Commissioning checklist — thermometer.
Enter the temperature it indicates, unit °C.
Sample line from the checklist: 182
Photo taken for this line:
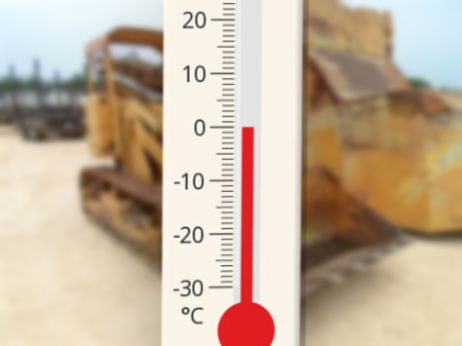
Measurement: 0
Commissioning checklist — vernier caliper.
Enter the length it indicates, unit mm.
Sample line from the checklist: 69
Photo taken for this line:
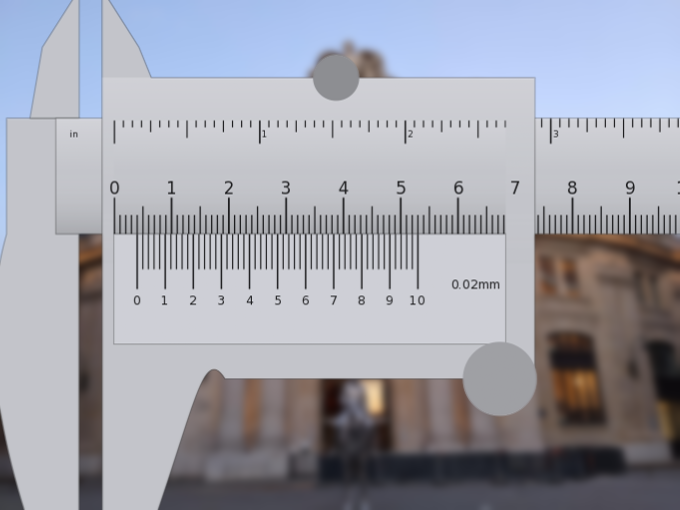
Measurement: 4.0
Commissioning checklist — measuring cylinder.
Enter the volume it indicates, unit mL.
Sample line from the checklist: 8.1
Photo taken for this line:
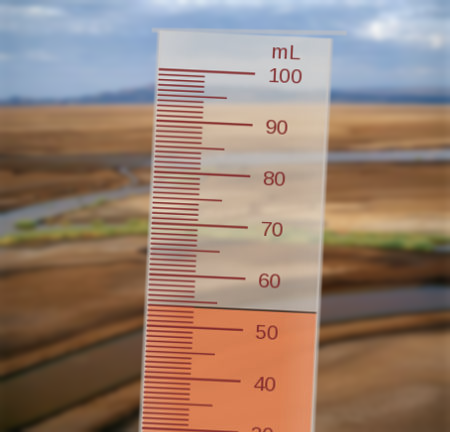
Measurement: 54
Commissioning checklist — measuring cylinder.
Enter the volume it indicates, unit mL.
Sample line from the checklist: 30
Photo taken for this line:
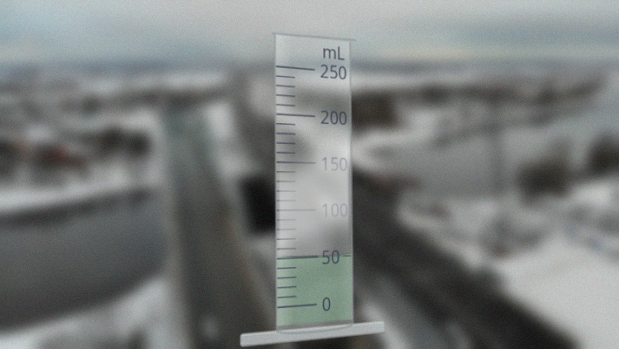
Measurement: 50
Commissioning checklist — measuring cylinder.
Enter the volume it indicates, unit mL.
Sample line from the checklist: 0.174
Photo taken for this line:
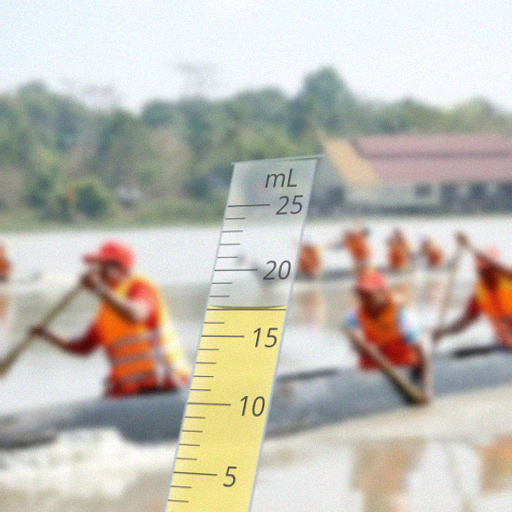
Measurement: 17
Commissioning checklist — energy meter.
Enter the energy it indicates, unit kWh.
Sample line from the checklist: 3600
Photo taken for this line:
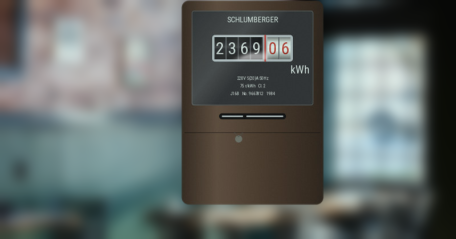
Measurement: 2369.06
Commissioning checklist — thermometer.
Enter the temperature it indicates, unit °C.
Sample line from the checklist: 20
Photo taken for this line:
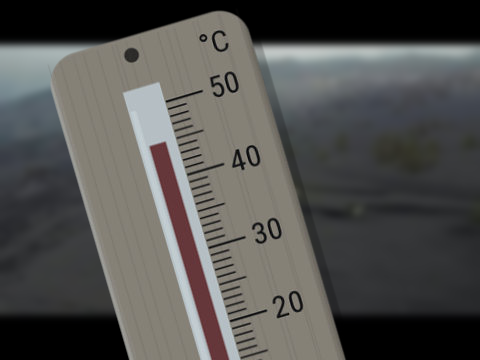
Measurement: 45
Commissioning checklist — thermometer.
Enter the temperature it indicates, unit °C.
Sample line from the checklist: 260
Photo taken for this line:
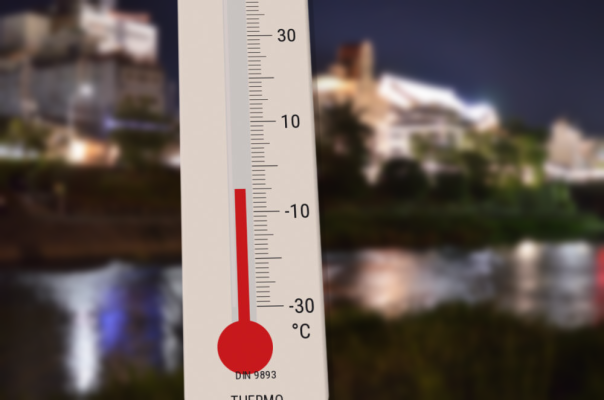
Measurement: -5
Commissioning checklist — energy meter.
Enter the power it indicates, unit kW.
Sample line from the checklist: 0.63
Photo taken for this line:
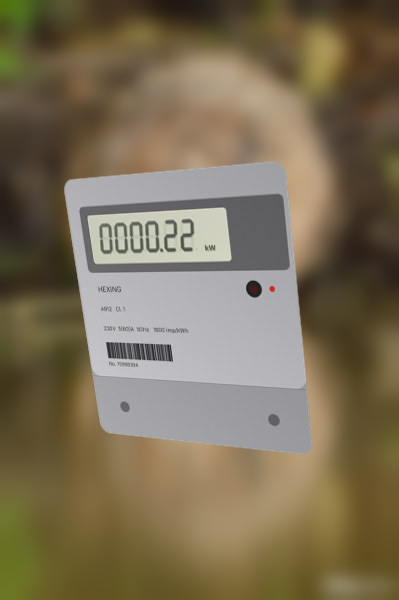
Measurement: 0.22
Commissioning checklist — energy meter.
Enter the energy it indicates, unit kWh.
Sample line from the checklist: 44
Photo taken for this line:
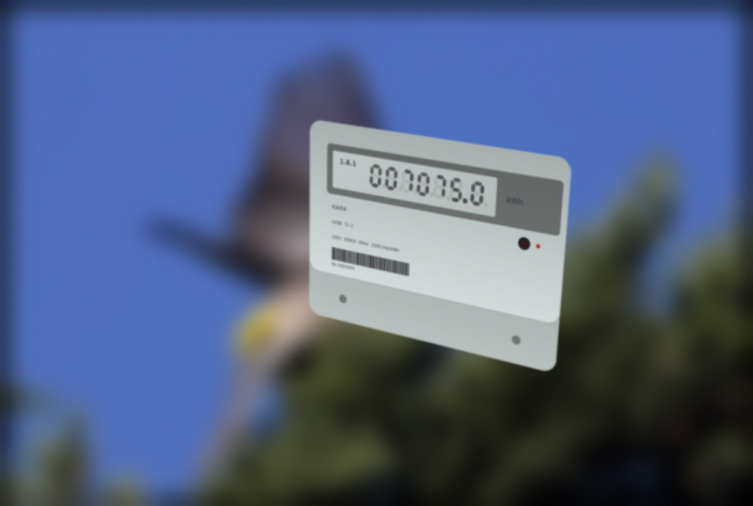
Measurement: 7075.0
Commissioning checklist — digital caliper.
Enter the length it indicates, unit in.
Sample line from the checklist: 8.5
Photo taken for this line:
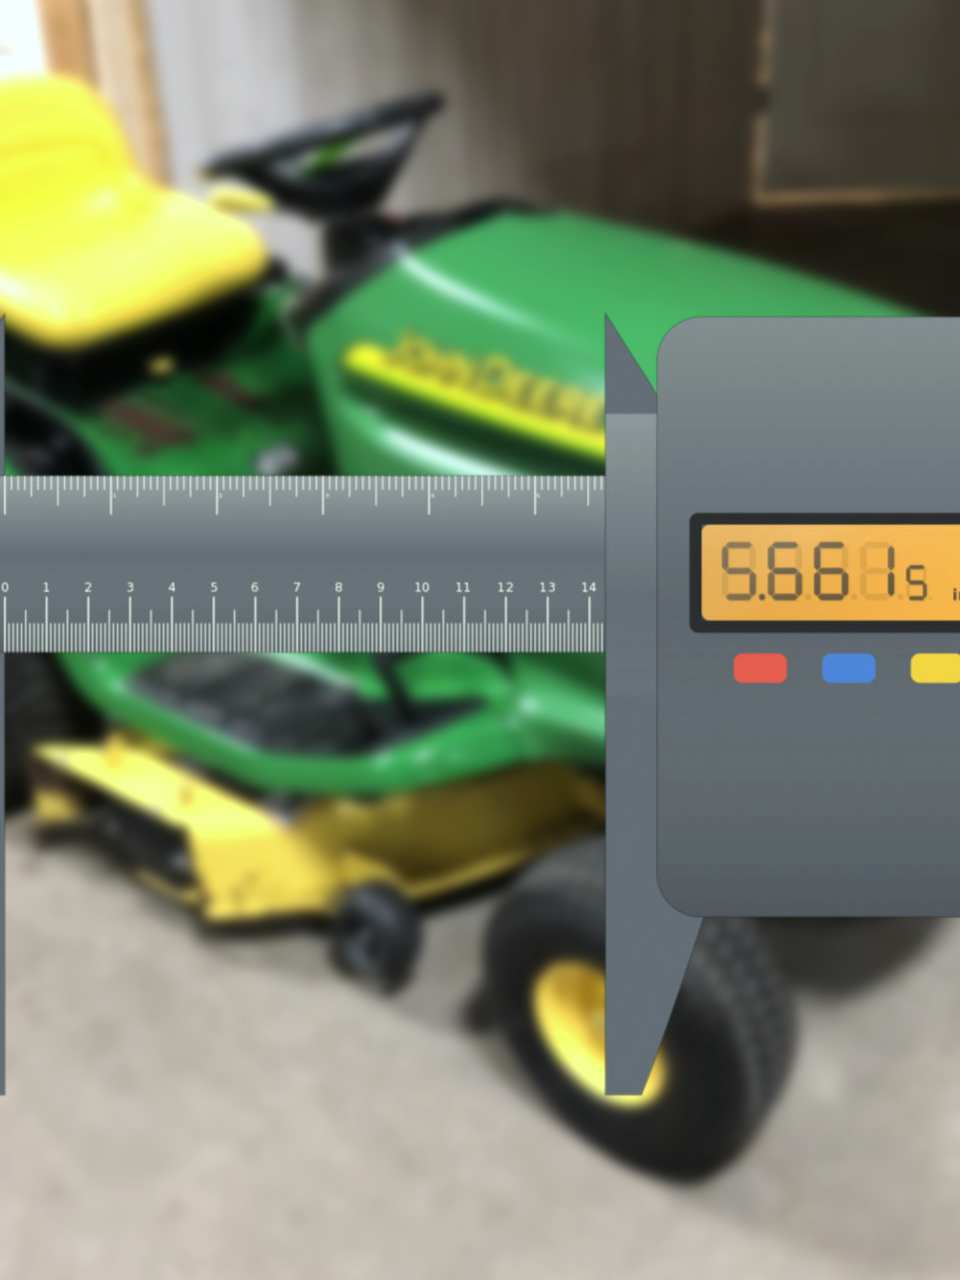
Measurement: 5.6615
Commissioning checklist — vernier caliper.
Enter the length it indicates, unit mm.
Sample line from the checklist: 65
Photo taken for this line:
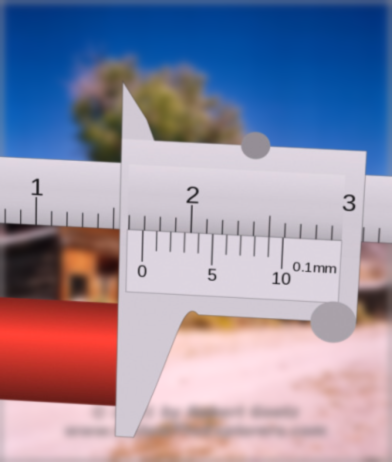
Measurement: 16.9
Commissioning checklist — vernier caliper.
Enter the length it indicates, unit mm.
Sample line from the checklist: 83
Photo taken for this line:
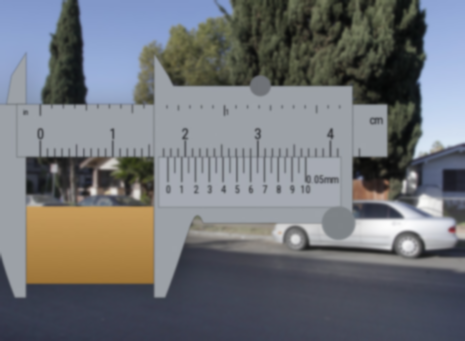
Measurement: 17.6
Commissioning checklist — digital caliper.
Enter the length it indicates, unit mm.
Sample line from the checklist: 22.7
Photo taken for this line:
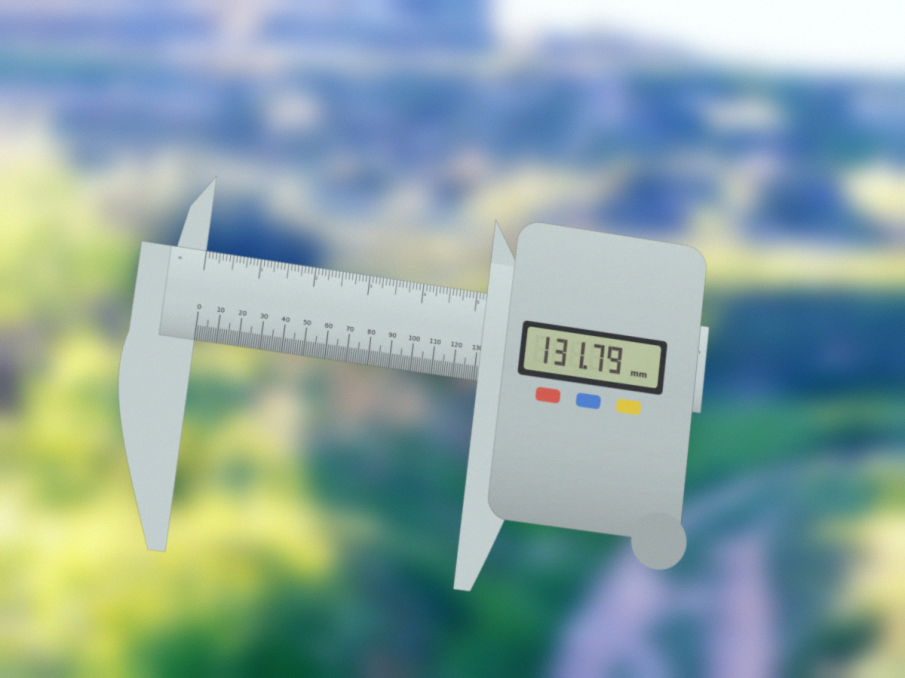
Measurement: 131.79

· · ·

[YOUR ASSIGNMENT]
Reproduce all of the material above word for word, leaving out the pictures.

[EXPECTED ANSWER]
Commissioning checklist — thermometer.
Enter the temperature it indicates, unit °C.
Sample line from the checklist: 182
Photo taken for this line:
Measurement: 0
Commissioning checklist — vernier caliper.
Enter the length it indicates, unit mm.
Sample line from the checklist: 69
Photo taken for this line:
Measurement: 4.0
Commissioning checklist — measuring cylinder.
Enter the volume it indicates, unit mL.
Sample line from the checklist: 8.1
Photo taken for this line:
Measurement: 54
Commissioning checklist — measuring cylinder.
Enter the volume it indicates, unit mL.
Sample line from the checklist: 30
Photo taken for this line:
Measurement: 50
Commissioning checklist — measuring cylinder.
Enter the volume it indicates, unit mL.
Sample line from the checklist: 0.174
Photo taken for this line:
Measurement: 17
Commissioning checklist — energy meter.
Enter the energy it indicates, unit kWh.
Sample line from the checklist: 3600
Photo taken for this line:
Measurement: 2369.06
Commissioning checklist — thermometer.
Enter the temperature it indicates, unit °C.
Sample line from the checklist: 20
Photo taken for this line:
Measurement: 45
Commissioning checklist — thermometer.
Enter the temperature it indicates, unit °C.
Sample line from the checklist: 260
Photo taken for this line:
Measurement: -5
Commissioning checklist — energy meter.
Enter the power it indicates, unit kW.
Sample line from the checklist: 0.63
Photo taken for this line:
Measurement: 0.22
Commissioning checklist — energy meter.
Enter the energy it indicates, unit kWh.
Sample line from the checklist: 44
Photo taken for this line:
Measurement: 7075.0
Commissioning checklist — digital caliper.
Enter the length it indicates, unit in.
Sample line from the checklist: 8.5
Photo taken for this line:
Measurement: 5.6615
Commissioning checklist — vernier caliper.
Enter the length it indicates, unit mm.
Sample line from the checklist: 65
Photo taken for this line:
Measurement: 16.9
Commissioning checklist — vernier caliper.
Enter the length it indicates, unit mm.
Sample line from the checklist: 83
Photo taken for this line:
Measurement: 17.6
Commissioning checklist — digital caliper.
Enter the length it indicates, unit mm.
Sample line from the checklist: 22.7
Photo taken for this line:
Measurement: 131.79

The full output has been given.